To Give the Literary Event: Blanchot and Lawrence’s Narratives of Life/Death

2020 Event Thumbnail
22 Oct 2020 10.30 AM - 12.00 PM Alumni, Current Students, Industry/Academic Partners, Prospective Students, Public
Organised by:
Tamara Wagner

This paper will read Maurice Blanchot’s novel Thomas the Obscure (1941) and D.H. Lawrence’s novel The Man Who Died (1929) as dialectical texts exploring the confrontation between the demands of narration, and the event of death as the limit and gift of language. Drawing upon Jacques Derrida’s ideas about the (non-) event of death as the paradigmatic

example of the gift which both interrupts the economy of life as pure presence and autoaffection and gives it its chance as deferred beginning and the absolutely unknowable future. 

I explore both novels as texts engaging not only in a vital deconstruction of the boundaries between life and death, but also as attempts to theorize that which gives language its force but which also ceaselessly exceeds its formulations. I first map how Blanchot’s characters incarnate his theories about the event of literature as it incorporates absence in its very core and hollows out a space wherein death and absence become ineluctable pre-conditions for meaning and representation to arise.

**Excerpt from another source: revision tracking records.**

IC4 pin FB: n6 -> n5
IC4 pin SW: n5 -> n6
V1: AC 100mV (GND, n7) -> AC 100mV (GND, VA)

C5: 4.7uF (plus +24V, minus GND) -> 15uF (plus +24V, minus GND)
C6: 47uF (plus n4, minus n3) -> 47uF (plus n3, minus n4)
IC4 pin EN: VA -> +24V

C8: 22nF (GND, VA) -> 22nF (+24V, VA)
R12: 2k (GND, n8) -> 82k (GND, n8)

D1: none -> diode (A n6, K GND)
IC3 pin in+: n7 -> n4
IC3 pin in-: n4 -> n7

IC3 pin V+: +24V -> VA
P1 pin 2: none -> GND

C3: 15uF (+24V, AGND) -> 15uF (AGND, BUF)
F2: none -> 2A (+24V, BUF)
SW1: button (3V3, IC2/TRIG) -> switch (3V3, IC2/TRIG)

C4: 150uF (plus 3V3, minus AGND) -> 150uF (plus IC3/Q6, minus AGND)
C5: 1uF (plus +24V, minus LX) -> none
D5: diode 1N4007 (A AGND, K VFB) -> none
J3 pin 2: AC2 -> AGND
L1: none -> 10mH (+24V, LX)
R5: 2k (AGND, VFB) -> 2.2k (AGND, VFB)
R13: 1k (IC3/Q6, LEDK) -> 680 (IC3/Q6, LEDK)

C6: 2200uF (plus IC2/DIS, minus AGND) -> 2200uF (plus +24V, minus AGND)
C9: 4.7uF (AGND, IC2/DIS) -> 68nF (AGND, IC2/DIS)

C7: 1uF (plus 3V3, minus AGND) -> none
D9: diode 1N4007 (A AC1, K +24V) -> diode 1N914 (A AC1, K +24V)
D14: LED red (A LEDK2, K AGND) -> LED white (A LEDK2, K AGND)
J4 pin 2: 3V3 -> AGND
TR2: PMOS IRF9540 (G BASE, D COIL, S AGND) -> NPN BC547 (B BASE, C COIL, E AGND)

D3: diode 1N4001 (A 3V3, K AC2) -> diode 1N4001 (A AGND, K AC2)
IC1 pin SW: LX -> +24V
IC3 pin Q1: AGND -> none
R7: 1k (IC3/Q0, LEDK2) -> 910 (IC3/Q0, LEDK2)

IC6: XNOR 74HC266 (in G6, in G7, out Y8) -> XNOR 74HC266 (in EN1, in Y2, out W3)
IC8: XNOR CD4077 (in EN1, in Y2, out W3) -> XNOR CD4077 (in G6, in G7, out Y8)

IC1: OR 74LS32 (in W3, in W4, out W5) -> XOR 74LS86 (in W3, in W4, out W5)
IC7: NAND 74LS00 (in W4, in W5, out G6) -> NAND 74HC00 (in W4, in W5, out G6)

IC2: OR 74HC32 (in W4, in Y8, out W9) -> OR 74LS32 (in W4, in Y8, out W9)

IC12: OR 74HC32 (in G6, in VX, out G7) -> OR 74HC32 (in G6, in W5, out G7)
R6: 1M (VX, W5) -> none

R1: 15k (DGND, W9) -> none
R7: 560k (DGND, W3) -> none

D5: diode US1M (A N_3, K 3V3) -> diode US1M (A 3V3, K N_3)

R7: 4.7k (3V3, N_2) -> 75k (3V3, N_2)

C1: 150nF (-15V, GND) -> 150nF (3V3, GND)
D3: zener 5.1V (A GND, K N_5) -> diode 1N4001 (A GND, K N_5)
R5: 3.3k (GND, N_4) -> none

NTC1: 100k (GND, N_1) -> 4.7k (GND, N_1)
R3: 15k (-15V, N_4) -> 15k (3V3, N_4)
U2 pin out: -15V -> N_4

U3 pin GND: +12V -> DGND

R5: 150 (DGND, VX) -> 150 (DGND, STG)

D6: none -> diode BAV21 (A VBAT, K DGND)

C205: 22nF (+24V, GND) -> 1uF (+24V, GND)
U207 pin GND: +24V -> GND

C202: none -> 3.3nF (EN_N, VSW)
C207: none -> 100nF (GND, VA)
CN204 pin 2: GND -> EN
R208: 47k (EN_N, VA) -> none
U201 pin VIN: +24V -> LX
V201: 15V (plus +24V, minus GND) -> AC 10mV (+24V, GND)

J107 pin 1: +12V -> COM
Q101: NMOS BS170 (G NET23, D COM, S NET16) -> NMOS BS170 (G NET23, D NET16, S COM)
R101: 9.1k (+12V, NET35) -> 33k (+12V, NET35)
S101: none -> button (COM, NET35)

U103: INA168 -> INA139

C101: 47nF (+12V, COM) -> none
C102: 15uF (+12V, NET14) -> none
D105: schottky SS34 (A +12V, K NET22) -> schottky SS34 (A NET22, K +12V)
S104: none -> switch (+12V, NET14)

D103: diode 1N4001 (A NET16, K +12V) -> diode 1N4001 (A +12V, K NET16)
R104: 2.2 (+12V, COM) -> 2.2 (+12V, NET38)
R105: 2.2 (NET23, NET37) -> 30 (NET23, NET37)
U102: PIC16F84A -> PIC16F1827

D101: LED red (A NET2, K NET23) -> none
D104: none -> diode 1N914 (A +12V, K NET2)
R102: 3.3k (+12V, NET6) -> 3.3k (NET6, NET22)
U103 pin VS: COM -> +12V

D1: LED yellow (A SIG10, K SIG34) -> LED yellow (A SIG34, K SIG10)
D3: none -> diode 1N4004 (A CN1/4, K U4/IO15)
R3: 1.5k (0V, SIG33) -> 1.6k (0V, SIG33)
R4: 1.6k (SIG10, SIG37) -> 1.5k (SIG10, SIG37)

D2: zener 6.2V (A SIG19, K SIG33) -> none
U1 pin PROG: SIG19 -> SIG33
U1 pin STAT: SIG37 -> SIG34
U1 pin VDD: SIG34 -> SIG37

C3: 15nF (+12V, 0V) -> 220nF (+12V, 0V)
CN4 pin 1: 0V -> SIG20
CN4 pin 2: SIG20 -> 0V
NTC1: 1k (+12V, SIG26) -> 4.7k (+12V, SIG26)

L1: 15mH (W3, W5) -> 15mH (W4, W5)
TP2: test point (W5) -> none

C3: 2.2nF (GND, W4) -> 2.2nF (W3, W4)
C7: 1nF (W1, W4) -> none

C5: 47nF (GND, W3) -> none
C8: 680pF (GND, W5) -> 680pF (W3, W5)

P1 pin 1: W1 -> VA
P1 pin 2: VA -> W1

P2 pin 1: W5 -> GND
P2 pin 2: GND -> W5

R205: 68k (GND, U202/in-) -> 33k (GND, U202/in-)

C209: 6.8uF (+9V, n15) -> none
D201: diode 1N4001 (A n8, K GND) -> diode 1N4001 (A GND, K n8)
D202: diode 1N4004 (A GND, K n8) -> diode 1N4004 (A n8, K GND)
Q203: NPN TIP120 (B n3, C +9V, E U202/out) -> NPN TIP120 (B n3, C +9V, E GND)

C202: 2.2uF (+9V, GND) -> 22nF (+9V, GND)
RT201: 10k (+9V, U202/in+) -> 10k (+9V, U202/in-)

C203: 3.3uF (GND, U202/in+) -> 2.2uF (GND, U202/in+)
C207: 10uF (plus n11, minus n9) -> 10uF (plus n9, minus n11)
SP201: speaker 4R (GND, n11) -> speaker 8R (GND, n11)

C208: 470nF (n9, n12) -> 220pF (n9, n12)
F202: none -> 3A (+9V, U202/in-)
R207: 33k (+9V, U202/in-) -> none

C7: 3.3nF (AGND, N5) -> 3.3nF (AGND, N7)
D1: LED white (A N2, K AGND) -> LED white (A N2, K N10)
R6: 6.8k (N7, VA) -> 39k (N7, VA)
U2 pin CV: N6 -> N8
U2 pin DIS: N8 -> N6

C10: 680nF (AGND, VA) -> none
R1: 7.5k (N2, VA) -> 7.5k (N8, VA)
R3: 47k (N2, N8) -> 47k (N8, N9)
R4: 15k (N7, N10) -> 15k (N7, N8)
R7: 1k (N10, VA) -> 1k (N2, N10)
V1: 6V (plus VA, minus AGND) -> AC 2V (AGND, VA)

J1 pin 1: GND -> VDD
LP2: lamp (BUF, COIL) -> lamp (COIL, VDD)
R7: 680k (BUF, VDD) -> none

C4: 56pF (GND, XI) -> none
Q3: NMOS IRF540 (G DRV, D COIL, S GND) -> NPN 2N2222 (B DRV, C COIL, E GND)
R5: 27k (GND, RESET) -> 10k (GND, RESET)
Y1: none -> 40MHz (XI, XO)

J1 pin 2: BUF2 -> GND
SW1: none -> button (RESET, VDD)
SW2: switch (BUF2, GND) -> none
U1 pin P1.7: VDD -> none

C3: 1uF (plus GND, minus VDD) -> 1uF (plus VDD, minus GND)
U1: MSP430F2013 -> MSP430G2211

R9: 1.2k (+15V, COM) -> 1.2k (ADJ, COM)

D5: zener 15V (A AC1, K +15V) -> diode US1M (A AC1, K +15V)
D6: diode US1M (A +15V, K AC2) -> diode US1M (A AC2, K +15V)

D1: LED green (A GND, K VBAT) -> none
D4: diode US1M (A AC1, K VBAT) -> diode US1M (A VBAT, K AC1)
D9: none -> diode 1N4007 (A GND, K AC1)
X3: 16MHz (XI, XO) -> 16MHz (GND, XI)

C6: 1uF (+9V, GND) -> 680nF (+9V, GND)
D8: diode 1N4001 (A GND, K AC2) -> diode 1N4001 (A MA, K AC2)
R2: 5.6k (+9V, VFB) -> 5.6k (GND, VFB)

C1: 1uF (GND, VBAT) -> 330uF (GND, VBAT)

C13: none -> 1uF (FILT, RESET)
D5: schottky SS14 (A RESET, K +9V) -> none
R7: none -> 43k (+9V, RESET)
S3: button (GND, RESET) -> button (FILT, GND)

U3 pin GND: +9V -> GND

In this reading, the origin of the event of writing paradoxically becomes the event of its disappearance. Reading Lawrence’s novel about the resurrection of Christ alongside this movement enables the reader to think past Blanchot’s aesthetic praxis of disappearance by envisioning the event-ing of presence which comes into being after absence, or more precisely, a mode of presence which is opened up by the gift of death. Lastly, I will probe the religious significance of both novels through a consideration of how the dialectical interplay between presence and absence opens up the question of the post-secular belief in/of the event. I take this theological framing from Jean-Luc Nancy’s The Deconstruction of Christianity (2008), which provides a useful lens through which to investigate how the thinking of presence and the abiding within presence necessarily exceeds representational objectification towards an understanding of the coming-into-presence of the Divine which the event exemplifies. Both Blanchot and Lawrence thus illustrate how literary language not only writes of its own impossibility, but also adumbrates the fragile conceptualisation of that which is to-come.

ABOUT THE SPEAKER

Ian Tan is a PhD candidate in English at the University of Warwick, focusing on the poetry of Wallace Stevens and philosophy. He is interested in modern and contemporary fiction and the relationship between literature, philosophy and film, and has written and spoken widely on these topics. His essays and reviews on Wallace Stevens, James Joyce, Flann O’Brien and directors such as Bela Tarr and Alexander Sokurov in the journals Journal of Modern Literature, The
Wallace Stevens Journal, Literary Imagination, Studies in European Cinema and Senses of Cinema. He has written two student literary guidebooks.